Tees firm Poseidon Plastics has been awarded a £2.6m grant to build a plastics recycling facility that will redirect the equivalent of more than one billion bottles per year out of landfills and the environment.
The grant has come from UK Research and Innovation, the national science and research funding agency, as part of its Smart Sustainable Plastic Packaging (SSSP) challenge.
Using its proprietary technology as a platform, Wilton Centre-based Poseidon said that its mission is to develop a PET (polyethylene terephthalate) plastic recycling infrastructure on an industrial scale.
The grant will be used to commercialise Poseidon’s scientifically proven chemical recycling technology through the construction of its first commercial facility, initially capable of processing 10,000 tonnes per year of waste PET.
Construction is planned to start on Teesside in the second quarter of 2021 and will be completed in 2022.
Poseidon said that the facility will redirect the equivalent of over one billion bottles per year out of landfills and the environment, to instead be repurposed into consumer packaging and other end-uses by Poseidon’s commercial partners.

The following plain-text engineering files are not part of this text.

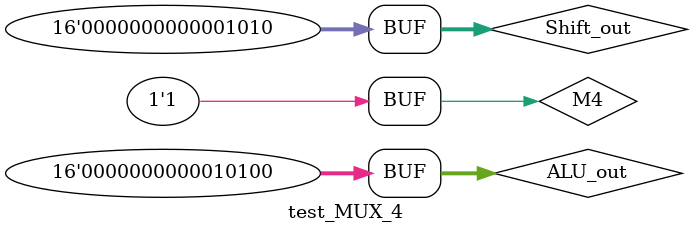
<source format=v>
`timescale 1ns / 1ps


module test_MUX_4;

parameter N=16;

reg M4;
reg [N-1:0] ALU_out;
reg [N-1:0] Shift_out;
wire [N-1:0] MUX_4_out;

MUX_4 mx4 (
    .M4 (M4),
    .ALU_out (ALU_out),
    .Shift_out (Shift_out),
    .MUX_4_out (MUX_4_out)
);

initial

begin
    #0 M4=0;
    #0 Shift_out = 10;
    #0 ALU_out = 20;
    #5 M4=1;
end

endmodule
    
</source>
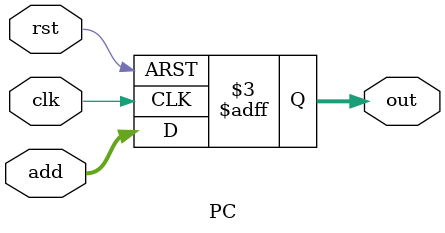
<source format=v>
module PC#(parameter N=15)
(
	output reg[N:0] out,
	input [N:0]add,
	input clk,
	input rst
);
always@(posedge clk, negedge rst)
begin
	if(!rst)
	begin
		out=16'h0000;
	end
	else
	begin
		out=add;
	end
end
endmodule

</source>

The company added that the new plant marks the start of its programme to expand its chemical recycling process across the globe, rapidly expanding its output of recycled plastic feedstock, and reducing the use of PET as a ‘single-use’ plastic worldwide.
By completing the supply chain from waste collection and sorting to feedstock production and PET manufacture through to consumer end-use goods, Poseidon will help achieve a UK-first, a fully circular economy for PET plastic.
Martin Atkins, CEO of Poseidon Plastics, said: “We are delighted that the potential of our technology has been recognised by the government through UK Research and Innovation.
“This grant, as part of UKRI’s SSPP challenge, represents a significant and tangible commercial step on our way to achieving our ambitious, global-scale recycling targets.”
“With the help of Alpek Polyester and our other partners, the new Teesside plant will evidence the scalability of our advanced recycling process and help us towards our core goal of making an immediate, significant, and sustainable impact on the global issue of plastic waste.”